A case for CAS

A couple of days ago, I talked about the limited options of SSO on the Ruby side of things. This turned out to be a bit of a mistake. In fact, the two viable SSO solutions are viable, and feature rich, providing what you need on the authentication server's side, as well as the client's side.

The issue was more that there are only these two options in the first place.

However, I'm going to take a deeper look at these two options. I'll do this in three articles, focusing on RubyCAS client and server first, OpenID client and server second, and comparing these against each other in the last episode.

Now, without further ado, a look into CAS.

CAS is Yale's solution to the SSO problem. It provides a client/server architecture, allowing each application to authenticate users against a single server.

Matt Zukowski (his RubyForge profile) implemented the Ruby variants of the Central Authentication Service Protocol (short CAS), both on the server side (RubyCAS server), and the client side (RubyCAS client).

Clientèle dealings

The client simply enables to authenticate against a server implementing the CAS protocol. That's it. Well, not quite.

Actually, a CAS enabled website hands authentication off to the CAS server login page, which checks the user's credentials, and redirects back to the requested webpage on successful authentication. The web application verifies that the user has, indeed, logged in, and works as expected.

The benefit of CAS for web-based SSO is, that any CAS-enabled application can use the ticket issued by the CAS server for authentication, as long as the server can read the cookie placed (so, it has to be the same URI that reads the cookie, not necessarily the same server).

Serving the greater good

The server works a bit different, and necessarily so. It takes the user's credentials, authenticates the user against the configured form of storage, and redirects back to the application requesting the authentication of the user.

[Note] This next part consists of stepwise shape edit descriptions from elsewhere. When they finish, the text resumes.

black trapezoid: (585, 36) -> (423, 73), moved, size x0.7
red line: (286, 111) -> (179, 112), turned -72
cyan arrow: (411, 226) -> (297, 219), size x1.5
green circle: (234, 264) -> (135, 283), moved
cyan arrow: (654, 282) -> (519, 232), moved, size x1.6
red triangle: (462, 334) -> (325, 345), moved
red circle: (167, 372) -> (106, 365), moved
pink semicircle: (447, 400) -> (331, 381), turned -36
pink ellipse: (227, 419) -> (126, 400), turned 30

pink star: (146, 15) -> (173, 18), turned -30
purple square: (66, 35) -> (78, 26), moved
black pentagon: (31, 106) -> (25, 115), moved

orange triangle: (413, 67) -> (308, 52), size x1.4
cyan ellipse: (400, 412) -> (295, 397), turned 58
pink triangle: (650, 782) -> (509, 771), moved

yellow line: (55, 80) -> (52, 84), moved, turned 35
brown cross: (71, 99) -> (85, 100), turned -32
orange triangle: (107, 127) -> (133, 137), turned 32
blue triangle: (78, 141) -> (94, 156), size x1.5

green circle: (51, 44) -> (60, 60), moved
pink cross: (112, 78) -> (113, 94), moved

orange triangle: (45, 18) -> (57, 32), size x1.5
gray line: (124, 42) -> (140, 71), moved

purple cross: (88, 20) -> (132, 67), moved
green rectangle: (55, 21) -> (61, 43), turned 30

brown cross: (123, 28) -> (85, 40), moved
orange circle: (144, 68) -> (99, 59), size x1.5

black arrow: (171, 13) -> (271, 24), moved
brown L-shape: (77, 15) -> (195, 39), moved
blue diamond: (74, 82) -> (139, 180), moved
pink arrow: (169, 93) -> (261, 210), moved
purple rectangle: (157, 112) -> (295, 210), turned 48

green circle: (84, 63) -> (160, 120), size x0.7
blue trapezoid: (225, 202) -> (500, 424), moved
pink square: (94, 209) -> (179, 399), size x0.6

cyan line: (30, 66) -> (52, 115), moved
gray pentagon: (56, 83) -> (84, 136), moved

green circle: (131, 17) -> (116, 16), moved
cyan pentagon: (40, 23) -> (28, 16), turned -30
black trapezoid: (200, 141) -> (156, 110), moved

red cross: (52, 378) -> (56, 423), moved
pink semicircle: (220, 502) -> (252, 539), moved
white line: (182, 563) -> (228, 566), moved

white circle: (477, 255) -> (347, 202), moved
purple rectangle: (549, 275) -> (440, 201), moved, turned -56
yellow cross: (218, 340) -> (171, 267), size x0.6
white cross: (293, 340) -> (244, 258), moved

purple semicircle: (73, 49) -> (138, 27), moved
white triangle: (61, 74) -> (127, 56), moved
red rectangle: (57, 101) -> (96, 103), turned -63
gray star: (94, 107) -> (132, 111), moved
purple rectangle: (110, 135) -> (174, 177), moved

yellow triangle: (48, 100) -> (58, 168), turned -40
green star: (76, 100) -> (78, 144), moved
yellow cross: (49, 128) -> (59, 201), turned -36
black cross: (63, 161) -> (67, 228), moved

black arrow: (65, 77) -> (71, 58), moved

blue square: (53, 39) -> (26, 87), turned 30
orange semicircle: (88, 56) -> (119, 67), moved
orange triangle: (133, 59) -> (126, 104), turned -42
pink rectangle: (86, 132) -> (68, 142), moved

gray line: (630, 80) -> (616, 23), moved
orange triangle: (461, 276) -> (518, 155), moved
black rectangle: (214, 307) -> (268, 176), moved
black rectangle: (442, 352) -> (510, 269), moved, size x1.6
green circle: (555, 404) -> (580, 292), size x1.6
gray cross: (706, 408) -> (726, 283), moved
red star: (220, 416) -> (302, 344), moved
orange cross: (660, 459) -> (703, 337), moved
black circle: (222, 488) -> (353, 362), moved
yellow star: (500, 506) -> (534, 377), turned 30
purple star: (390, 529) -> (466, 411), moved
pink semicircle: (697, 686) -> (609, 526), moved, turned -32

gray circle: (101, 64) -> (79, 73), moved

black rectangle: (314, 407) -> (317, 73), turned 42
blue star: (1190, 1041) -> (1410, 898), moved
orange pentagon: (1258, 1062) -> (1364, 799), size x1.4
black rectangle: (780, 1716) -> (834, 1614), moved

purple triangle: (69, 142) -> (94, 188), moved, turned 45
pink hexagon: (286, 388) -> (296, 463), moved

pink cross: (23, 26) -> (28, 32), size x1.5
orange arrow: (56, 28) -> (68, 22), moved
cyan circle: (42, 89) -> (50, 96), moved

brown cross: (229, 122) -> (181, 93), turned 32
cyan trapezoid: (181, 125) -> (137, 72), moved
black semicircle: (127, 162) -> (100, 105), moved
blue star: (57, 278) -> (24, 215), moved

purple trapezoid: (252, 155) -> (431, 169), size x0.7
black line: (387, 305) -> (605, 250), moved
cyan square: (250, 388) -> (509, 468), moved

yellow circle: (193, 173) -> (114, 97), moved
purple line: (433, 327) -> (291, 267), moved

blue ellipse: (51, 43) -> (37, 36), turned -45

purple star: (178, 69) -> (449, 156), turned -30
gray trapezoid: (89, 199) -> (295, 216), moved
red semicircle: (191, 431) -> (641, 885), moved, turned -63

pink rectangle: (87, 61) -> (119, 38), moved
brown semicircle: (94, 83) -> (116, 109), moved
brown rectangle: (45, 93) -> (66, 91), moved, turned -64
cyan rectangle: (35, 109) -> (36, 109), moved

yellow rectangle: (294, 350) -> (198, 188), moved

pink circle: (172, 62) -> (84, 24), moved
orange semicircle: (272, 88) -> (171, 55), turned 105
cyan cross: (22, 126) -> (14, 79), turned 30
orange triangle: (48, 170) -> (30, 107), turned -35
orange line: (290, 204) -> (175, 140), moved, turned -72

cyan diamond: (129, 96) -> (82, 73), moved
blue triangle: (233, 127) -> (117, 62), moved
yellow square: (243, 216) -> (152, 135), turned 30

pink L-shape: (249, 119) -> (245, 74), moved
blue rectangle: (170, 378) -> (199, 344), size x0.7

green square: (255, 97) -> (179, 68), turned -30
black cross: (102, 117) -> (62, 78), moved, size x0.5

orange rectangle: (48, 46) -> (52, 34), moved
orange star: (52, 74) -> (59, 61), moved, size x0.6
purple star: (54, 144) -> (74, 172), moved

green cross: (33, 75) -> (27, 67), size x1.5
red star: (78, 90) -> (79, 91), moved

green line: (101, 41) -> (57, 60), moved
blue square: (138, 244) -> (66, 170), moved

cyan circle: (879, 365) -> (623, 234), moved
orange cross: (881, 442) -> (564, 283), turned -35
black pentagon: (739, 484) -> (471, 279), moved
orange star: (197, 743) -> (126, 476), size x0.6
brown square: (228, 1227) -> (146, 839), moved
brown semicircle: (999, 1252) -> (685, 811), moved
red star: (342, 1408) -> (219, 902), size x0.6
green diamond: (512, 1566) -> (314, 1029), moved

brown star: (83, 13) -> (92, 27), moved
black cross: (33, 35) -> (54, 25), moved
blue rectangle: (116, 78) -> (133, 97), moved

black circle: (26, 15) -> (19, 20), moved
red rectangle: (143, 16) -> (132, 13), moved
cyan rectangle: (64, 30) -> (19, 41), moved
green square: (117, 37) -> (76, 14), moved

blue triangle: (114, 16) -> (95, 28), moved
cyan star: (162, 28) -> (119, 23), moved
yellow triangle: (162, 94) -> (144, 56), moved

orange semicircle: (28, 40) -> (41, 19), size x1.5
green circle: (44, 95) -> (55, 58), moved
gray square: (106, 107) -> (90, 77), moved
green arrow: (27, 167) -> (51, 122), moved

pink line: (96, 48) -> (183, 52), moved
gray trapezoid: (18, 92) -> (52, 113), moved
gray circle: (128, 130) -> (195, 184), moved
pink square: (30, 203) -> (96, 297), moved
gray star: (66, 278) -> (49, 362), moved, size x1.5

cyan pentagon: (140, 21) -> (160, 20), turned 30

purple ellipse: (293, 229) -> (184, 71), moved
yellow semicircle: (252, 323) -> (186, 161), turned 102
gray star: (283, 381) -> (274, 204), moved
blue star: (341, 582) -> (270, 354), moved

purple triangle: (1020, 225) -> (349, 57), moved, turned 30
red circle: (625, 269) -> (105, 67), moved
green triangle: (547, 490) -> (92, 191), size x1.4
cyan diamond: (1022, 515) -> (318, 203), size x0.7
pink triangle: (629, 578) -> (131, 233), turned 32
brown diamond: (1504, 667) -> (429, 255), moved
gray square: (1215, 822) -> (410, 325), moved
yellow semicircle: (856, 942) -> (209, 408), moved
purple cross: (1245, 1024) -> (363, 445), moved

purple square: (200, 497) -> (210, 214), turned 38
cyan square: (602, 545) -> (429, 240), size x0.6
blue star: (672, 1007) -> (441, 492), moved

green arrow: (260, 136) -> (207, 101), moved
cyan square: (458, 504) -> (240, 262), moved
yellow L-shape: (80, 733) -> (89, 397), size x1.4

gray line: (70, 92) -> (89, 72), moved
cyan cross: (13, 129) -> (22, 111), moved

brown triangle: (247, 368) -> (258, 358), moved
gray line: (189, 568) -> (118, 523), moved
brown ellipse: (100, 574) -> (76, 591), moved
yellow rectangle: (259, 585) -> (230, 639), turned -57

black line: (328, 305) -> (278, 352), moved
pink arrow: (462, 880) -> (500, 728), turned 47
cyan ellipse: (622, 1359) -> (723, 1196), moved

For authentication, RubyCAS server brings three pre-configured Authenticators:

  • CASServer::Authenticators::LDAP to authenticate against an LDAP directory service, and LDAP's cousin Active Directory gets its own Authenticator, called.
  • Additionally, there is an SQL authenticator CASServer::Authenticators::SQL, which can use any SQL database that ActiveRecord can talk to.
  • If none of these fit the bill, you can apparently use CASServer::Authenticators::Base to roll your own authenticator (the RDoc documentation is rather silent on the issue, and I haven't dug into the source code yet).

Concluding the obvious

As long as you use Ruby, you should be able to use RubyCAS client (you'll probably have to do some source code hacking if you don't use ActiveRecord for the RubyCAS server, though).

This should be of a great boon in any organization using the CAS system already. And the wealth of client options provided by the CAS ecosystem should make CAS an easy sell if you are looking for an SSO solution.